About 20 years ago, a friend and I drove from Alabama to a Dark Sky area in Texas. We spent a week observing the heavens throughout the nights and snoozing during the days. The amateur telescopes we were using weren’t bad, but they could have been a lot better. I remember looking at the Andromeda Galaxy (a.k.a. Messier 31 or M31), which is the closest spiral galaxy to our own galaxy (the Milky Way) and being a tad disappointed to see what amounted to a “smudge.”
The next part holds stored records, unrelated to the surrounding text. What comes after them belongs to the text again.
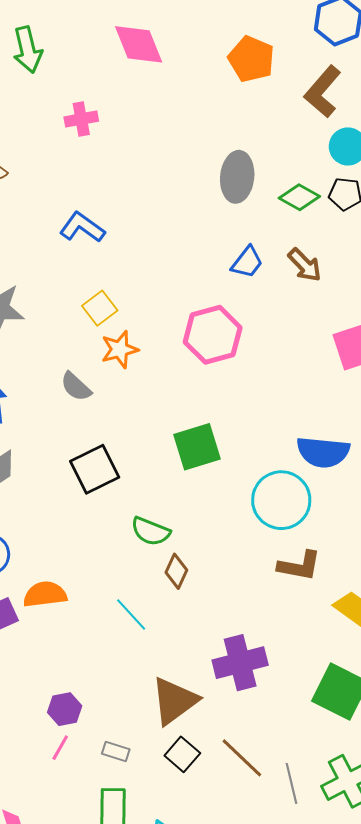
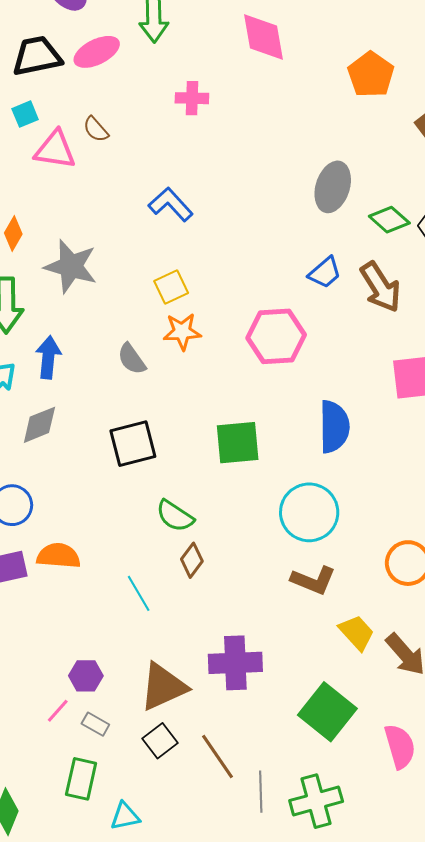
brown arrow: (305, 265) -> (381, 287), size x1.4
blue semicircle: (323, 452) -> (334, 427), moved, turned -108
purple hexagon: (65, 709) -> (86, 676), moved
pink line: (60, 748) -> (58, 711), moved

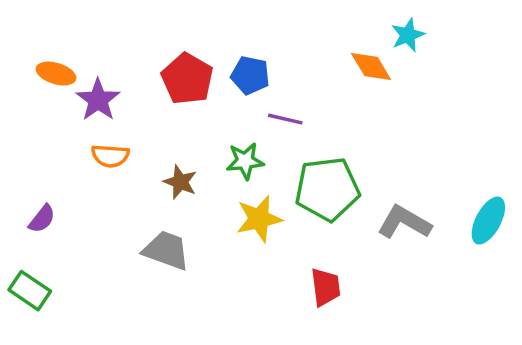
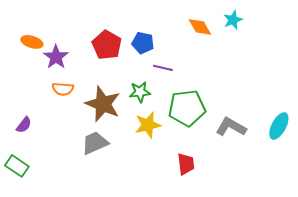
orange diamond: (371, 67) -> (200, 27), moved
brown star: (180, 182) -> (103, 104), size x1.8
gray trapezoid: (166, 250) -> (95, 143), turned -44

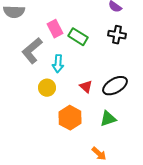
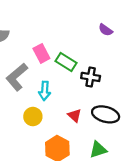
black cross: (117, 35) -> (91, 77), moved
black ellipse: (115, 86) -> (106, 114), turned 45

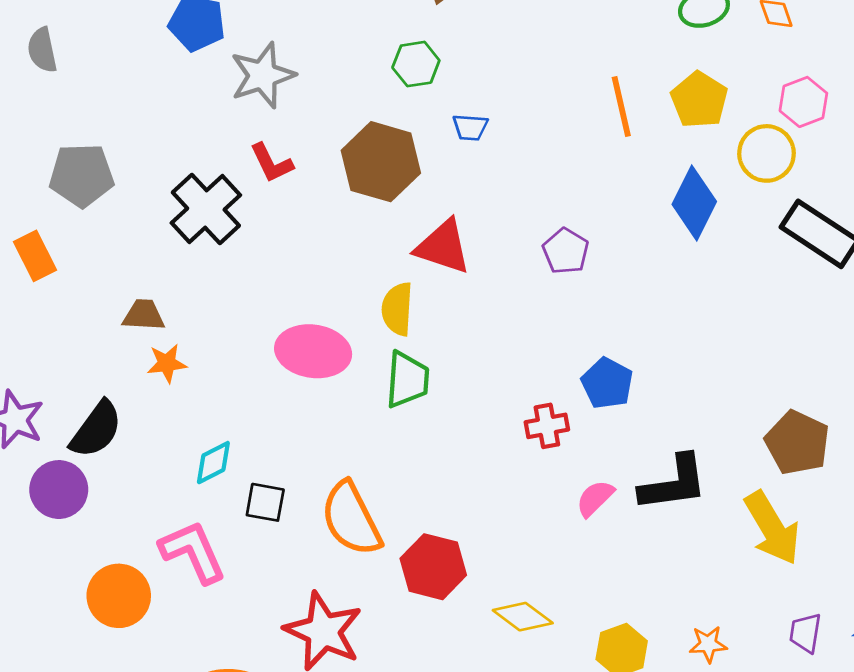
The reason I mention this here is that my chum Jay Dowling just emailed me to alert me to an Indiegogo crowd-funding project for Giant Space Binoculars You Can 3D Print, brought to us from Analog Sky. Check out this video and feast your orbs on these little beauties.


There are two sizes. The Swift boasts two 6-inch mirrors that result in an apparent view that should fall between that seen by a 10 to 12-inch professional telescope. Meanwhile, the Drifter flaunts two 8-inch f/5 primary mirrors that combine ultra-wide 30x views with the light-gathering ability of a 12 to 16-inch professional telescope.
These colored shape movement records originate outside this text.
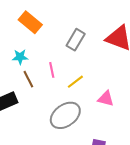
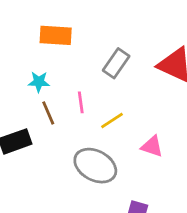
orange rectangle: (30, 22) -> (56, 35), turned -40
gray ellipse: (65, 115) -> (95, 166), turned 60

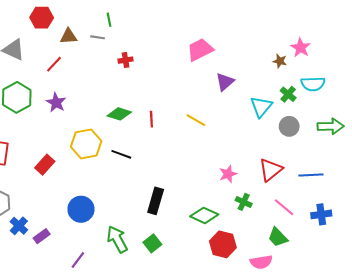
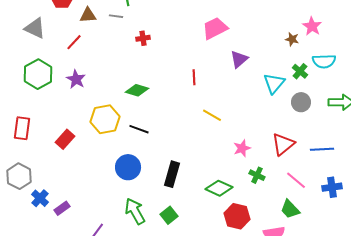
red line: (151, 119) -> (194, 77), moved
yellow line: (196, 120) -> (212, 115), moved
blue circle: (81, 209) -> (128, 167), moved

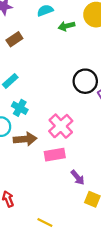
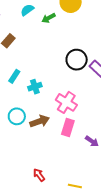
cyan cross: (20, 108) -> (35, 87), moved, turned -32
pink rectangle: (55, 155) -> (68, 127), turned -48

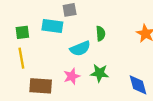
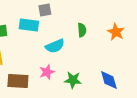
green semicircle: (101, 34) -> (82, 30), moved
green star: (99, 73) -> (73, 80), moved

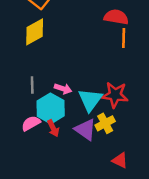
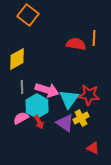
red semicircle: (116, 17) -> (76, 44), moved
yellow diamond: (35, 32) -> (17, 59), moved
orange line: (124, 38) -> (94, 38), moved
pink arrow: (63, 89) -> (47, 90), size x1.6

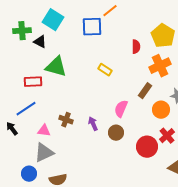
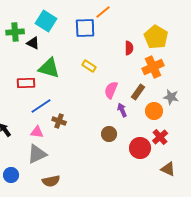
yellow rectangle: (105, 70) -> (89, 66), moved
blue line: (26, 109) -> (41, 106), moved
pink semicircle: (121, 109) -> (111, 90), moved
purple arrow: (93, 124) -> (122, 110), moved
blue circle: (29, 174) -> (11, 175), moved

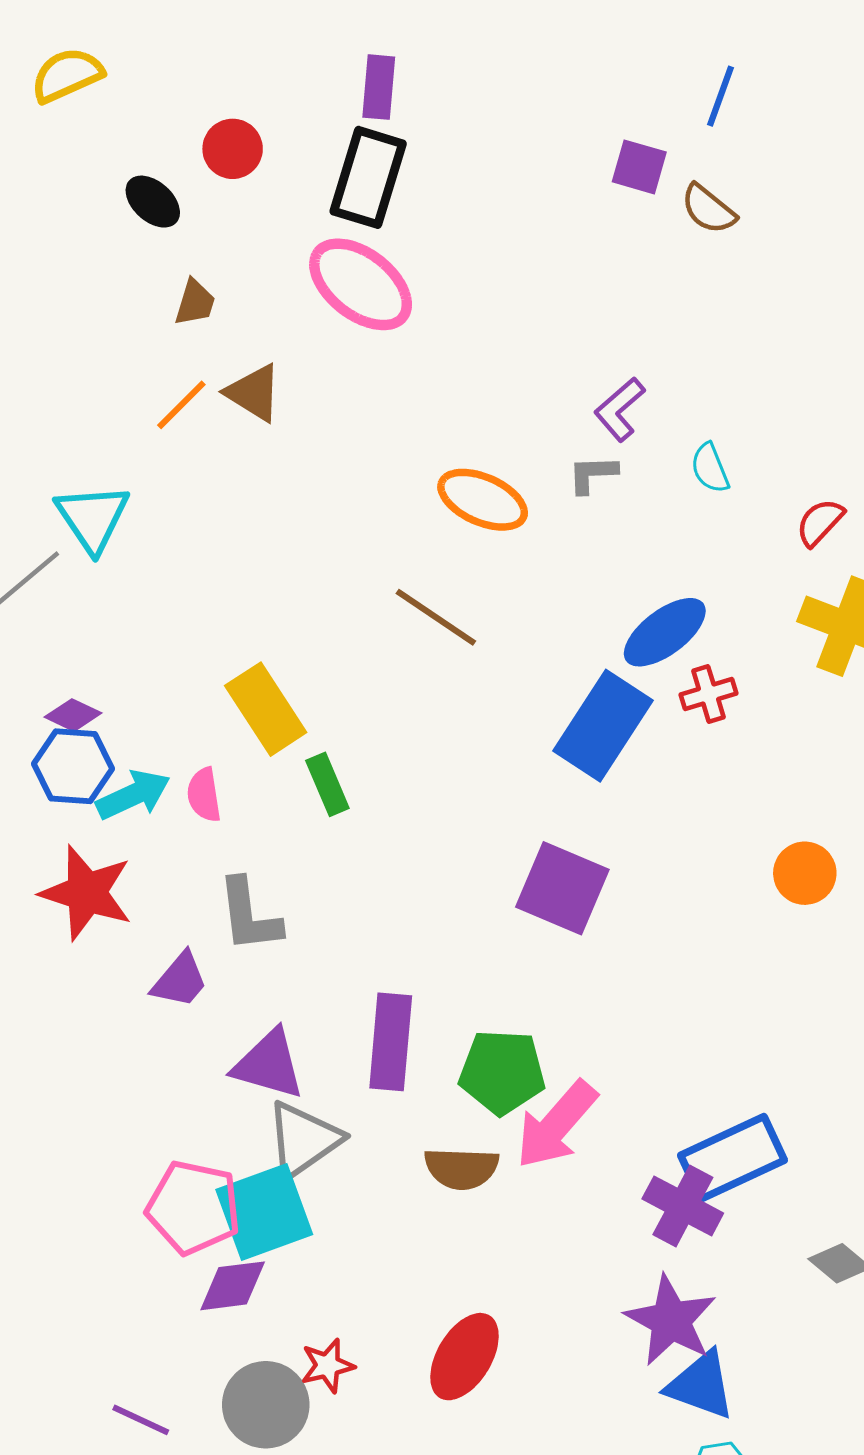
Did you hear what I just said (well, see what I just wrote)? Looking through a 12 to 16-inch telescope would be awesomely amazing!

Imagine gazing at the Andromeda galaxy through your Drifter space binoculars (Click image to see a larger version — Image source: analogsky.co)

Actually, looking through binoculars that provide the light-gathering ability of a 12 to 16-inch telescope would be much more awesomely amazing than looking through the telescope itself. When you are viewing things through a telescope, you can use only one eye while keeping your other eye scrunched up and tightly closed. By comparison, when you are viewing things through binoculars, you can look with both eyes wide open and without strain. In addition to allowing you to observe longer, you can also see more detail because your brain combines the light detected by each eye into one brighter, higher-contrast image.

In addition to the Indiegogo project page, you should also visit the Analog Sky website, which, among other things, compares looking at the Andromeda galaxy using an electronic telescope, a typical 8-inch telescope (which would be an amazing beast to own in its own right), and the Drifter.

Now I’m wondering what it would be like to look at the Earth’s moon using the Drifter… and Mars… and Jupiter and Saturn and their moons, and…

Jay tells me that he’s an early adopter of this Indiegogo project. I believe he’s opted for a Swift with its dual 6-inch mirrors. All I can say is that I cannot wait for him to take delivery and tell me what it’s like to look at the night sky through this bodacious beauty. How about you? Are you, like me, lusting over these awesome devices?